Human tissues express cannabinoid CB(1) and CB(2) receptors that can be activated by endogenously released 'endocannabinoids' or exogenously administered compounds in a manner that reduces the symptoms or opposes the underlying causes of several disorders in need of effective therapy. Three medicines that activate cannabinoid CB(1)/CB(2) receptors are now in the clinic: Cesamet (nabilone), Marinol (dronabinol; Δ(9)-tetrahydrocannabinol (Δ(9)-THC)) and Sativex (Δ(9)-THC with cannabidiol). These can be prescribed for the amelioration of chemotherapy-induced nausea and vomiting (Cesamet and Marinol), stimulation of appetite (Marinol) and symptomatic relief of cancer pain and/or management of neuropathic pain and spasticity in adults with multiple sclerosis (Sativex). This review mentions several possible additional therapeutic targets for cannabinoid receptor agonists. These include other kinds of pain, epilepsy, anxiety, depression, Parkinson's and Huntington's diseases, amyotrophic lateral sclerosis, stroke, cancer, drug dependence, glaucoma, autoimmune uveitis, osteoporosis, sepsis, and hepatic, renal, intestinal and cardiovascular disorders. It also describes potential strategies for improving the efficacy and/or benefit-to-risk ratio of these agonists in the clinic.
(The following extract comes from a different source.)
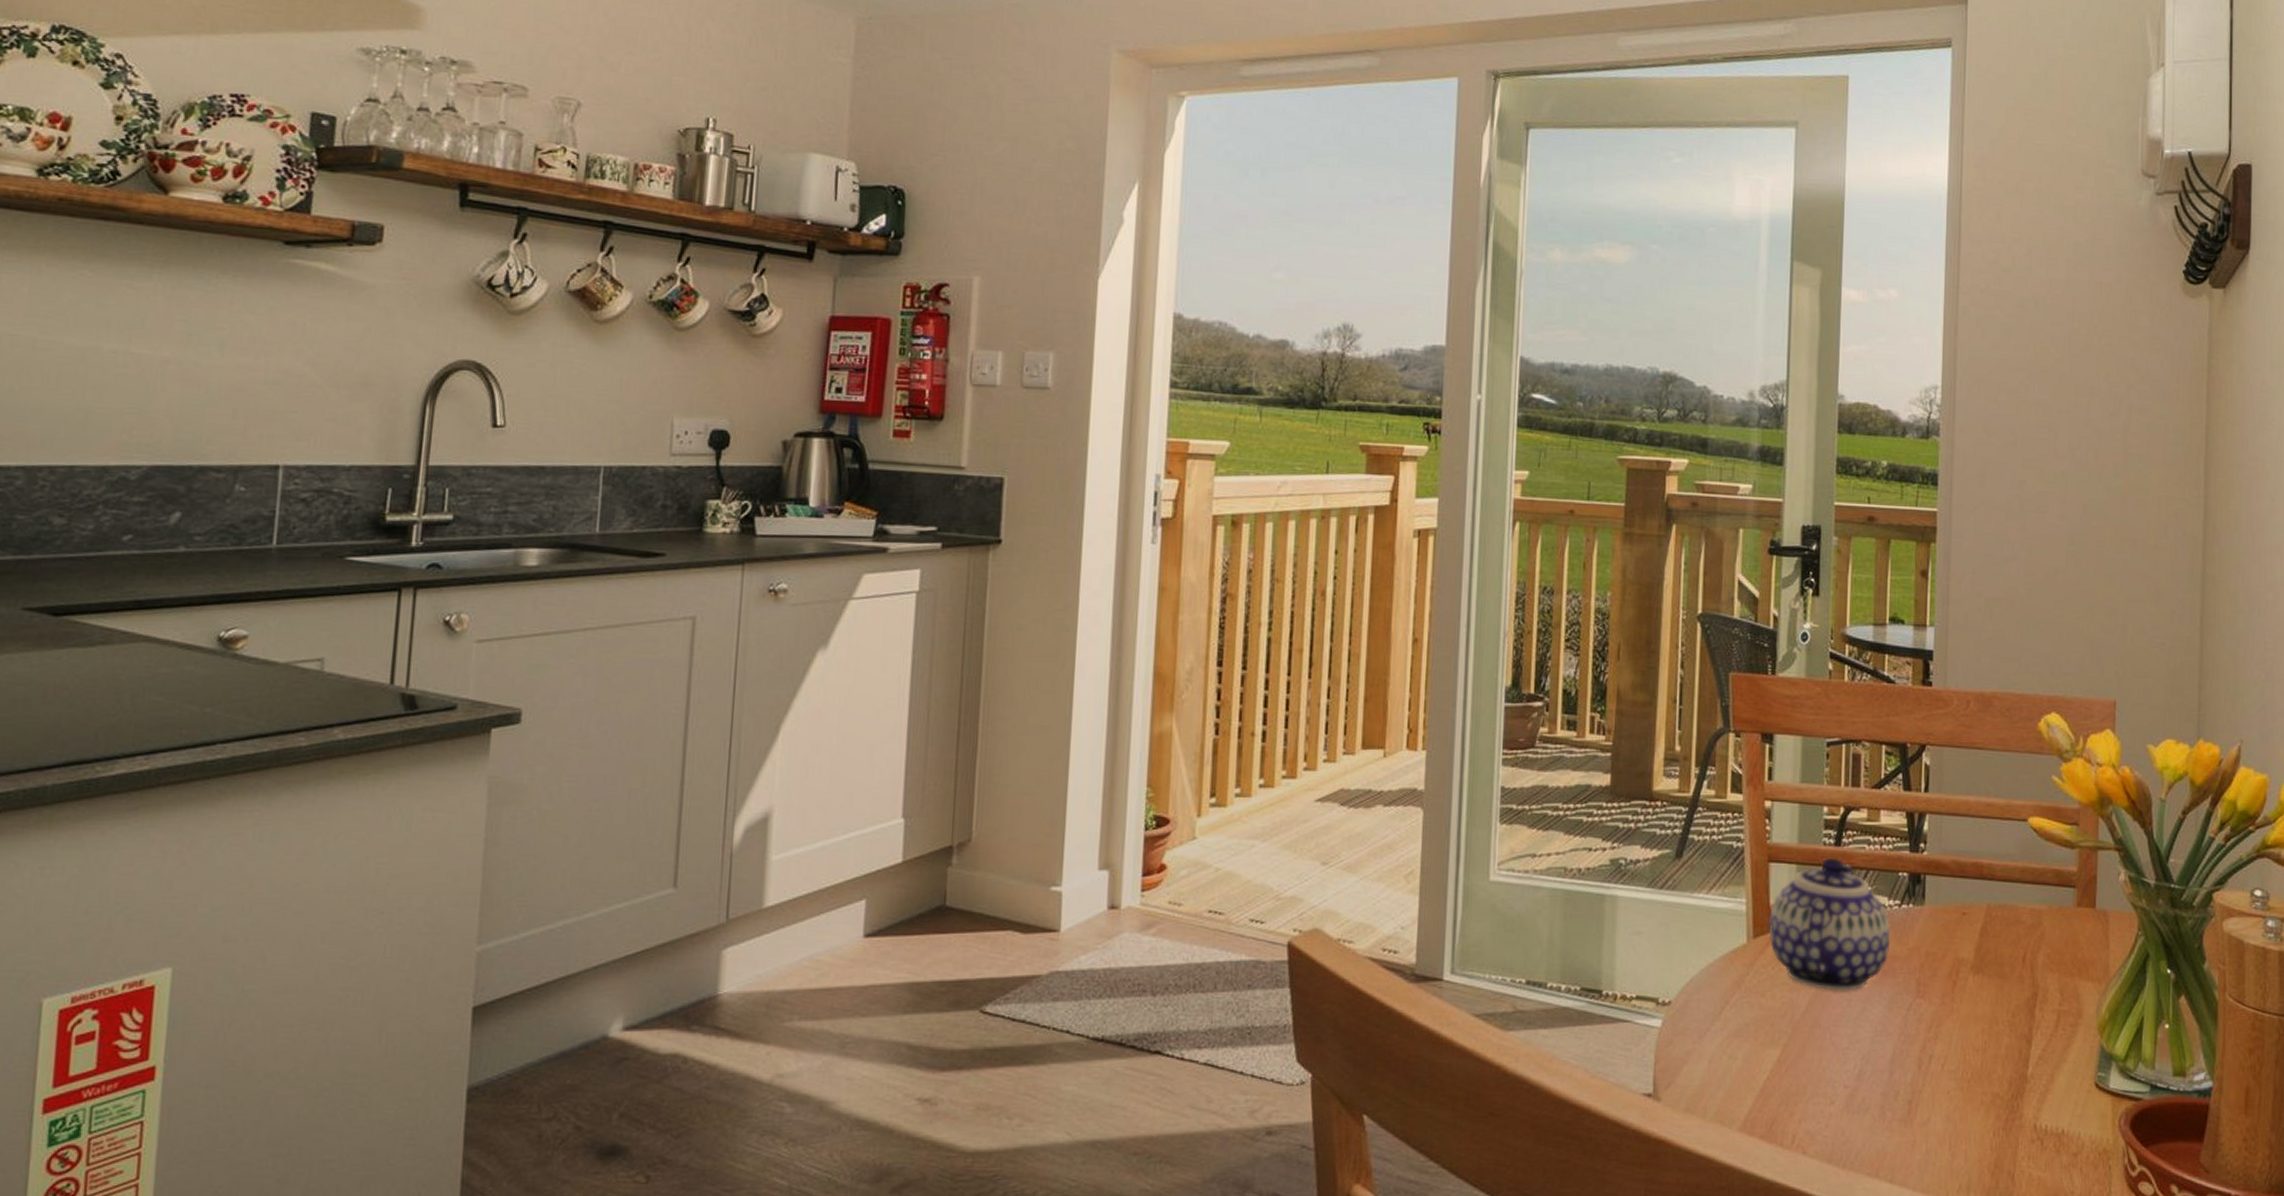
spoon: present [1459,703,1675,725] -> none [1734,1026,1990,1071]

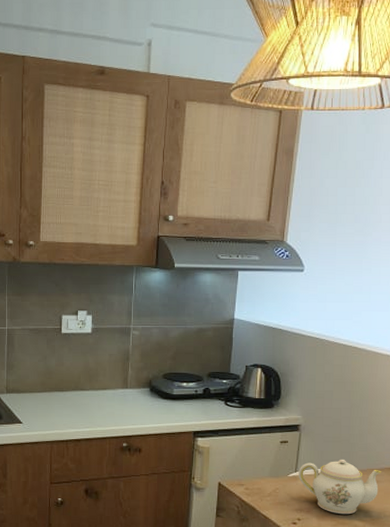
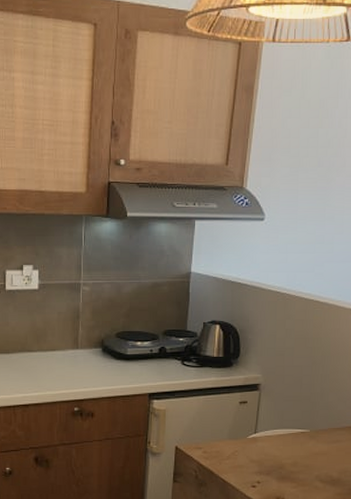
teapot: present [298,459,381,515] -> none [258,418,342,476]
These are strategies that involve (i) targeting cannabinoid receptors located outside the blood-brain barrier, (ii) targeting cannabinoid receptors expressed by a particular tissue, (iii) targeting upregulated cannabinoid receptors, (iv) selectively targeting cannabinoid CB(2) receptors, and/or (v) adjunctive 'multi-targeting'.

摘要

人体组织表达大麻素 CB(1)和 CB(2)受体,这些受体可以被内源性释放的“内源性大麻素”或外源性给予的化合物激活,以减轻几种需要有效治疗的疾病的症状或对抗其根本原因。目前有三种激活大麻素 CB(1)/CB(2)受体的药物在临床上使用:Cesamet(纳布啡)、Marinol(屈大麻酚;Δ(9)-四氢大麻酚 (Δ(9)-THC)) 和 Sativex(Δ(9)-THC 与大麻二酚)。这些药物可用于缓解化疗引起的恶心和呕吐(Cesamet 和 Marinol)、刺激食欲(Marinol)以及缓解癌症疼痛和/或管理多发性硬化症成人的神经性疼痛和痉挛(Sativex)。这篇综述提到了大麻素受体激动剂的几个可能的其他治疗靶点。这些包括其他类型的疼痛、癫痫、焦虑、抑郁、帕金森病和亨廷顿病、肌萎缩侧索硬化症、中风、癌症、药物依赖、青光眼、自身免疫性葡萄膜炎、骨质疏松症、败血症以及肝、肾、肠和心血管疾病。它还描述了在临床上提高这些激动剂的疗效和/或获益-风险比的潜在策略。这些策略包括:(i) 靶向位于血脑屏障外的大麻素受体,(ii) 靶向特定组织表达的大麻素受体,(iii) 靶向上调的大麻素受体,(iv) 选择性靶向大麻素 CB(2)受体,和/或 (v) 辅助“多靶点”。